AKS Cluster (Minimal)

resource "azurerm_kubernetes_cluster" "main" {
  name                = "aks-myapp-prod"
  location            = azurerm_resource_group.main.location
  resource_group_name = azurerm_resource_group.main.name
  dns_prefix          = "myapp"

  default_node_pool {
    name       = "default"
    node_count = 2
    vm_size    = "Standard_D2s_v3"
  }

  identity {
    type = "SystemAssigned"
  }
}

Patterns That Scale

Use Variables and Locals

variable "environment" {
  type    = string
  default = "prod"
}

locals {
  resource_prefix = "myapp-${var.environment}"
  common_tags = {
    Environment = var.environment
    ManagedBy   = "Terraform"
  }
}

Module Structure

infrastructure/
├── main.tf
├── variables.tf
├── outputs.tf
├── terraform.tfvars
└── modules/
    ├── networking/
    ├── compute/
    └── database/

Modules keep things DRY. Start with a flat structure and extract modules when you see repetition across environments.

Workflow

terraform init        # download providers, init backend
terraform plan        # preview changes (always review this)
terraform apply       # apply changes
terraform destroy     # tear down (careful!)

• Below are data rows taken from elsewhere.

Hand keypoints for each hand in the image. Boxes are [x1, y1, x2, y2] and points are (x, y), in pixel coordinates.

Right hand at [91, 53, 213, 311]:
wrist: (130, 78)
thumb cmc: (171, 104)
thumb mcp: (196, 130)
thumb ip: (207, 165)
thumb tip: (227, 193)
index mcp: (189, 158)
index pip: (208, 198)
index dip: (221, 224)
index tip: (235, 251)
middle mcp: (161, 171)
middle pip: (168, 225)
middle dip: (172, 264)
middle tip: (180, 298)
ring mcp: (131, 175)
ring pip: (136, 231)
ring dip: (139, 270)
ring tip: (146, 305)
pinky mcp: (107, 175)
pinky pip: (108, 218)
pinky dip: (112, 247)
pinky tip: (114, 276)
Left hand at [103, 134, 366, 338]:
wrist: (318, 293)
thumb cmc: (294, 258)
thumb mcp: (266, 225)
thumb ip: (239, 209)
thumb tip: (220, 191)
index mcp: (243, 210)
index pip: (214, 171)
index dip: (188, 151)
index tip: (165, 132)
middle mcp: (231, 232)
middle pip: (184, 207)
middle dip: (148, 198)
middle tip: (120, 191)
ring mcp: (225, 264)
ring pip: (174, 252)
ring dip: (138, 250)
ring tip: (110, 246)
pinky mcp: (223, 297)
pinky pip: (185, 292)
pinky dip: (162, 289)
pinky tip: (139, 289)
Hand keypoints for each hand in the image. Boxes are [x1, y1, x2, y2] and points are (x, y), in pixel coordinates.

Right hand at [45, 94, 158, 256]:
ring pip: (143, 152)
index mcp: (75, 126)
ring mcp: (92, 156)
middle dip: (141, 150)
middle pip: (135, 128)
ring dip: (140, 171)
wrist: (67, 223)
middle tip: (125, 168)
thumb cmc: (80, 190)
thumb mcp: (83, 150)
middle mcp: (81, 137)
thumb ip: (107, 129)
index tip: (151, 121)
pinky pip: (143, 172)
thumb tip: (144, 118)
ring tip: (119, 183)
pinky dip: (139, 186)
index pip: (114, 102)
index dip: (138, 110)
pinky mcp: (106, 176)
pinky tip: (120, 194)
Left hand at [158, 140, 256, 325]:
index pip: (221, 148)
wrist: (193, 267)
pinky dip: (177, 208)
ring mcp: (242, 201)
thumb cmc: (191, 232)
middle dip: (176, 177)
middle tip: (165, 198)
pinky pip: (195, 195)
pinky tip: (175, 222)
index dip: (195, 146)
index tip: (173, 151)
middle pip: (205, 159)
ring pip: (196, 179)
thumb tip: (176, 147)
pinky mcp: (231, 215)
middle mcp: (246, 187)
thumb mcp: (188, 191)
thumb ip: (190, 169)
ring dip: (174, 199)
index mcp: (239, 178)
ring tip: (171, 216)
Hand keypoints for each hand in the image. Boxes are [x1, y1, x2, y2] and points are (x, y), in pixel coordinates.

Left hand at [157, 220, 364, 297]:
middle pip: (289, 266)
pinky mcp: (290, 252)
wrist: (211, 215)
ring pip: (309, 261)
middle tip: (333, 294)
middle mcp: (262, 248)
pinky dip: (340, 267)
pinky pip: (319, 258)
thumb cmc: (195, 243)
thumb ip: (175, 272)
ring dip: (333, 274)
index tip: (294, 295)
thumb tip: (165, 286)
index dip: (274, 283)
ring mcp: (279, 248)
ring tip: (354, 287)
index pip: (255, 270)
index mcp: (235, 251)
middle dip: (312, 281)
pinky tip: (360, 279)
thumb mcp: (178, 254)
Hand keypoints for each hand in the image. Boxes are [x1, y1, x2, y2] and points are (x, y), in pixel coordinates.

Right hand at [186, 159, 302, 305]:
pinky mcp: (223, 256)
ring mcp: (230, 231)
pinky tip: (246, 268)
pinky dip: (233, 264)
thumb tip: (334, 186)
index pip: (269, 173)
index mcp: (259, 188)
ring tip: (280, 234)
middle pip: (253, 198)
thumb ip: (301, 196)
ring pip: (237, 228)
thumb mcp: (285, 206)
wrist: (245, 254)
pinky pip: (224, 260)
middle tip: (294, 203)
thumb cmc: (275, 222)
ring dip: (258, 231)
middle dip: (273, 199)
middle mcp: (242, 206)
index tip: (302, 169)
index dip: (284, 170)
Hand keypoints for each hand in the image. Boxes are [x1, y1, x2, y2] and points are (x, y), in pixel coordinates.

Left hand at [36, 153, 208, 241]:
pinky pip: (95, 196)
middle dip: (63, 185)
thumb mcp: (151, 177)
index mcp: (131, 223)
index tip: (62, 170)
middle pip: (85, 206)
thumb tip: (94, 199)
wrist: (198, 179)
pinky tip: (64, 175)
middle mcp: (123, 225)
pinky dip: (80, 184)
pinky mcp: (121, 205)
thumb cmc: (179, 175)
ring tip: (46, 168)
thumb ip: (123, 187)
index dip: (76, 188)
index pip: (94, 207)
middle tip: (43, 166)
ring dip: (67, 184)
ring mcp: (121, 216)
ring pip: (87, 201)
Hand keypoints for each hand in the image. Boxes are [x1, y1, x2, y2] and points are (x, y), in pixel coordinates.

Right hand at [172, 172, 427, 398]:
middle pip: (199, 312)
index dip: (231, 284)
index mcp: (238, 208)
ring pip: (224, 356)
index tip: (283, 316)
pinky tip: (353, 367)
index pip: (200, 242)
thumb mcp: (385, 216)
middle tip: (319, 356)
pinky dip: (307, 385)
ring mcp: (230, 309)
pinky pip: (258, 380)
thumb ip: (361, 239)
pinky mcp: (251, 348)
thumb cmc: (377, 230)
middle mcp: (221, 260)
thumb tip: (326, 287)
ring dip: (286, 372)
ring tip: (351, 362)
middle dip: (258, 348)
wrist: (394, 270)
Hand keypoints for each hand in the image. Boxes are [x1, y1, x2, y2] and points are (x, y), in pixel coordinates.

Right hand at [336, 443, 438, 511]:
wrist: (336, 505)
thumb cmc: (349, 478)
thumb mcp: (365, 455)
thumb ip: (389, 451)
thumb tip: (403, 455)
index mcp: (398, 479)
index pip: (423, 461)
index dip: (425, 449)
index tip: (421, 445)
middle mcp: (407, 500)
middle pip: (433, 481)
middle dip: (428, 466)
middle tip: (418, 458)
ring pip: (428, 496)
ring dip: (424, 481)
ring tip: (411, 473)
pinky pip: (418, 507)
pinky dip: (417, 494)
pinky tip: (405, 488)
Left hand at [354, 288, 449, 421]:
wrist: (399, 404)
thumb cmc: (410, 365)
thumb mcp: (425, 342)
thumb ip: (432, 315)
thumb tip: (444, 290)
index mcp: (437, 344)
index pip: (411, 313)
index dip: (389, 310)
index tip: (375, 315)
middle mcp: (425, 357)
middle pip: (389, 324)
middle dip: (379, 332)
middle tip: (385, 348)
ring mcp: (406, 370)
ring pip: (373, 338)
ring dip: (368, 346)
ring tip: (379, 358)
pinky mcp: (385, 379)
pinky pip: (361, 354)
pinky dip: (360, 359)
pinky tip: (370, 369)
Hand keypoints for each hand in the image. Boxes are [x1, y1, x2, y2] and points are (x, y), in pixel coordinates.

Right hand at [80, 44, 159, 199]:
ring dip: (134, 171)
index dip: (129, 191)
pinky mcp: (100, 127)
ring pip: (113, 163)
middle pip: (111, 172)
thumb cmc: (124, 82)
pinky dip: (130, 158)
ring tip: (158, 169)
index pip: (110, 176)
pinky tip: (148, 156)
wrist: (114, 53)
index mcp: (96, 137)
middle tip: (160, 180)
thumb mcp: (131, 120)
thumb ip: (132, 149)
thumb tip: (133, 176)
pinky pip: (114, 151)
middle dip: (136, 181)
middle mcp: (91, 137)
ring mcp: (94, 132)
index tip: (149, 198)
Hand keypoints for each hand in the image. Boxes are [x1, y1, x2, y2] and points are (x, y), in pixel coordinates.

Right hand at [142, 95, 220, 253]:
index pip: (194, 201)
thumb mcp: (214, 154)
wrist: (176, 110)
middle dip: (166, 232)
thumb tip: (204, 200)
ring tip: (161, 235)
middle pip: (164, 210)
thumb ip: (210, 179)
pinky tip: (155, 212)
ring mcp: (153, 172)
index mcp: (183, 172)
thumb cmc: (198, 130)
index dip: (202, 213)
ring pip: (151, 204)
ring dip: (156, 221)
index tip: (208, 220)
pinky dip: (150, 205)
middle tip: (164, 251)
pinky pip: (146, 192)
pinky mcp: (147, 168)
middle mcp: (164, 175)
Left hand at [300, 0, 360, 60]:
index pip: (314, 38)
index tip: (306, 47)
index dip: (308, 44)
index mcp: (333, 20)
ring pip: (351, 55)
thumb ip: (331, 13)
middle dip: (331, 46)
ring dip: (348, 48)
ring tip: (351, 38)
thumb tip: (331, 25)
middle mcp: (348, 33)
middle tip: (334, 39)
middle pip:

In CI/CD: Run plan on PR, apply on merge to main. Store the plan file as an artifact so the apply matches exactly what was reviewed.

Common Gotchas

1. Forgetting state locking — Use blob lease (Azure) or DynamoDB (AWS). Concurrent applies without locking corrupt your state file
2. Secrets in state — Sensitive values land in .tfstate in plaintext. Encrypt your remote backend and restrict access to the storage account
3. Massive single state file — Split state by service boundary (networking, compute, database). Large files slow down plan/apply and increase blast radius
4. Skipping plan review — The one time you skip it is the time it deletes your database. Red - lines deserve scrutiny
5. No prevent_destroy — Add lifecycle { prevent_destroy = true } to databases, storage accounts, and anything critical
6. Provider version drift — ~> 4.0 pins to 4.x. Without pinning, a major provider bump can break your plan on next terraform init

Before you run terraform destroy

Always run terraform plan -destroy first to preview what will be removed. Add prevent_destroy = true lifecycle rules to critical resources as a safety net.

---

Terraform + Azure is a deep topic. This covers the foundation — enough to provision real infrastructure and not shoot yourself in the foot.